Double-Blind: A Modern LITRPG

Chapter 310



Johnny Cash stared out at us through the space-time window of two moderately sized posters. An acoustic guitar hung by its neck on a hook on the wall next to a vinyl collection and sound system that looked more expensive than anything else in the flat. Notably, there was no television in the living room. There was a smaller TV in the bedroom mounted too high, but from the dust on the buttons and a complete absence of remote controls, I got the sense he didn't spend much time watching it.

The entire apartment had that cozy level of clutter that's effortless for some and impossible for others. My own spaces were a binary. When I had time they'd always be fastidiously clean, the sort of clean that makes people look at you funny. On the rare occasions they weren't, the accumulated mess always struck me as horrifically messy, with very little in-between.

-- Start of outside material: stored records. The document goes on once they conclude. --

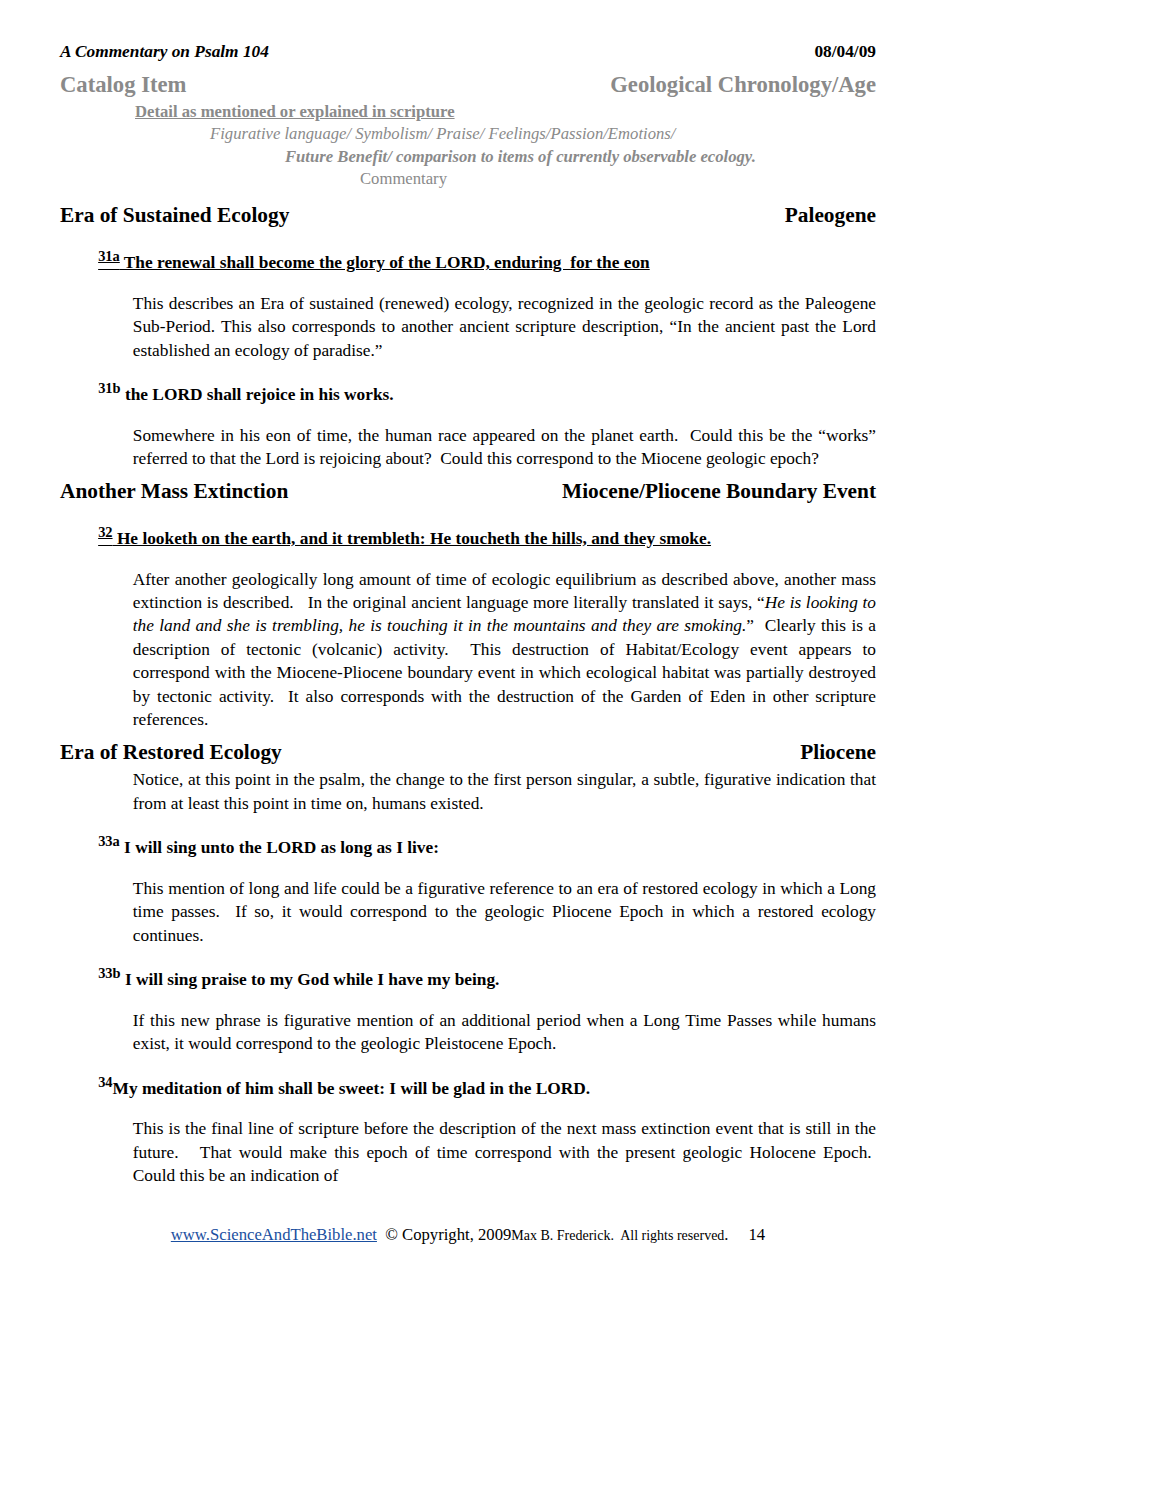A Commentary on Psalm 104 08/04/09
Catalog Item Geological Chronology/Age
Detail as mentioned or explained in scripture
Figurative language/ Symbolism/ Praise/ Feelings/Passion/Emotions/
Future Benefit/ comparison to items of currently observable ecology.
Commentary
Era of Sustained Ecology Paleogene
31a The renewal shall become the glory of the LORD, enduring for the eon
This describes an Era of sustained (renewed) ecology, recognized in the geologic record as the Paleogene Sub-Period. This also corresponds to another ancient scripture description, “In the ancient past the Lord established an ecology of paradise.”
31b the LORD shall rejoice in his works.
Somewhere in his eon of time, the human race appeared on the planet earth. Could this be the “works” referred to that the Lord is rejoicing about? Could this correspond to the Miocene geologic epoch?
Another Mass Extinction Miocene/Pliocene Boundary Event
32 He looketh on the earth, and it trembleth: He toucheth the hills, and they smoke.
After another geologically long amount of time of ecologic equilibrium as described above, another mass extinction is described. In the original ancient language more literally translated it says, “He is looking to the land and she is trembling, he is touching it in the mountains and they are smoking.” Clearly this is a description of tectonic (volcanic) activity. This destruction of Habitat/Ecology event appears to correspond with the Miocene-Pliocene boundary event in which ecological habitat was partially destroyed by tectonic activity. It also corresponds with the destruction of the Garden of Eden in other scripture references.
Era of Restored Ecology Pliocene
Notice, at this point in the psalm, the change to the first person singular, a subtle, figurative indication that from at least this point in time on, humans existed.
33a I will sing unto the LORD as long as I live:
This mention of long and life could be a figurative reference to an era of restored ecology in which a Long time passes. If so, it would correspond to the geologic Pliocene Epoch in which a restored ecology continues.
33b I will sing praise to my God while I have my being.
If this new phrase is figurative mention of an additional period when a Long Time Passes while humans exist, it would correspond to the geologic Pleistocene Epoch.
34My meditation of him shall be sweet: I will be glad in the LORD.
This is the final line of scripture before the description of the next mass extinction event that is still in the future. That would make this epoch of time correspond with the present geologic Holocene Epoch. Could this be an indication of
www.ScienceAndTheBible.net © Copyright, 2009 Max B. Frederick. All rights reserved. 14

Miles seemed completely comfortable occupying that space. There was a used plate and World's Best Dad coffee mug in the sink, but the counters were polished to a dull sheen. The books on his shelves were arranged alphabetically, but there were gaps, the missing books strewn around on the corner nook's table or in the bedroom. The books appeared to be in excellent condition—covers treated well and their spines intact—but open a page and you'd be assailed by a barrage of colorful highlights, with fragmented, borderline indecipherable thoughts scribbled in the margins.

Jackson had been working overtime since the moment we stepped through the door. He swept the room with an electronic device mounted on a dark pole, green-to-red readout never showing more than green. He told me later that he was less worried about audio than he was about cameras. Motion detecting cameras were a real issue, as obstructive as they were common, and in the old days a single motion activated pet camera connected to the internet was more dangerous to a would-be trespasser than a thousand other more complex safeguards.

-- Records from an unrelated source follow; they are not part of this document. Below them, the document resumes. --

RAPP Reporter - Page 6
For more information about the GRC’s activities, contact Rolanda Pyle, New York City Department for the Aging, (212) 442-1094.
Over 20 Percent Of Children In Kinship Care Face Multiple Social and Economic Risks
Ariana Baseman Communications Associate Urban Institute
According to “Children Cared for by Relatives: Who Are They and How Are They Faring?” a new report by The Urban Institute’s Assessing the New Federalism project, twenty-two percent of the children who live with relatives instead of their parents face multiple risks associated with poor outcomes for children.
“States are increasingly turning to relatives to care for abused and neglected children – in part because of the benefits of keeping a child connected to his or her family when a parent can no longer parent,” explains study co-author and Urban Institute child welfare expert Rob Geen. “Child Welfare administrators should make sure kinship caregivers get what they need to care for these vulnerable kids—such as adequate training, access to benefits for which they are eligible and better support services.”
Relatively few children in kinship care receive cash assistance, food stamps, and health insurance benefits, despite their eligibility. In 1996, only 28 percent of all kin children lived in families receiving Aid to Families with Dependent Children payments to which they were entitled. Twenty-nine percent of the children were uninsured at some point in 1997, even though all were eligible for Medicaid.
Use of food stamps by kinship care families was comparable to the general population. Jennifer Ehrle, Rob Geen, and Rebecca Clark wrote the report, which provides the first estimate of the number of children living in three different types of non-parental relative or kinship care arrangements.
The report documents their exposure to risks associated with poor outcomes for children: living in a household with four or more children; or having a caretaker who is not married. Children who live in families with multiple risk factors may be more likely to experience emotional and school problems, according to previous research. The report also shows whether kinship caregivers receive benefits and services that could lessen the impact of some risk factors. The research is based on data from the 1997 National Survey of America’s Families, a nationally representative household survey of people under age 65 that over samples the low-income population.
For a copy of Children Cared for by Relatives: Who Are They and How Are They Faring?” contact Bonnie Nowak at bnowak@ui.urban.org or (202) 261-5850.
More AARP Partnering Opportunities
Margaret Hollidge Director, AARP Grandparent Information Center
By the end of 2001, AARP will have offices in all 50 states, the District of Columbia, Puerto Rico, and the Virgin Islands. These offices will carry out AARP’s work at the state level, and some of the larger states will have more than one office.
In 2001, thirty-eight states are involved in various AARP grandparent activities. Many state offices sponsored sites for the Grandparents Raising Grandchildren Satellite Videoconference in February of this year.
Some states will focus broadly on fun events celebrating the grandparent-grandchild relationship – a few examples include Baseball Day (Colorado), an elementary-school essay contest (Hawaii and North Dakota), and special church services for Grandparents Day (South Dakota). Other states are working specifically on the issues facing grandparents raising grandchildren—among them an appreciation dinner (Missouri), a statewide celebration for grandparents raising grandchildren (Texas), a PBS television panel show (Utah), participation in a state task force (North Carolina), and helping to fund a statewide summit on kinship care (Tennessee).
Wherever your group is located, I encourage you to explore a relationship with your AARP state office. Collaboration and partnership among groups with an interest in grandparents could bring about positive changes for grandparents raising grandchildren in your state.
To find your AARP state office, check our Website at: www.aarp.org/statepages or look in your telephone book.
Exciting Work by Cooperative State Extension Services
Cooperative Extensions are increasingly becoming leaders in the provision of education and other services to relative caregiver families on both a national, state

Thankfully, we lived in a time where the internet—and the overwhelming swathe of digital architecture that relied on it—was obsolete. If there were cameras, they'd either be completely reliant on internal memory or recording to SD cards, which, according to Chuck, made the footage child's play to manipulate.

The odd thing was, there wasn't any. Footage, cameras, or bugs.

It made me feel uneasy, somehow. And I wasn't the only one.

Jackson redoubled his efforts, scowl only growing as he prowled the apartment's perimeter. His thing, apparently, involved taking countless pictures, making sure everything remained exactly as it was.

"Can we talk now?" Chuck asked silently, over-enunciating.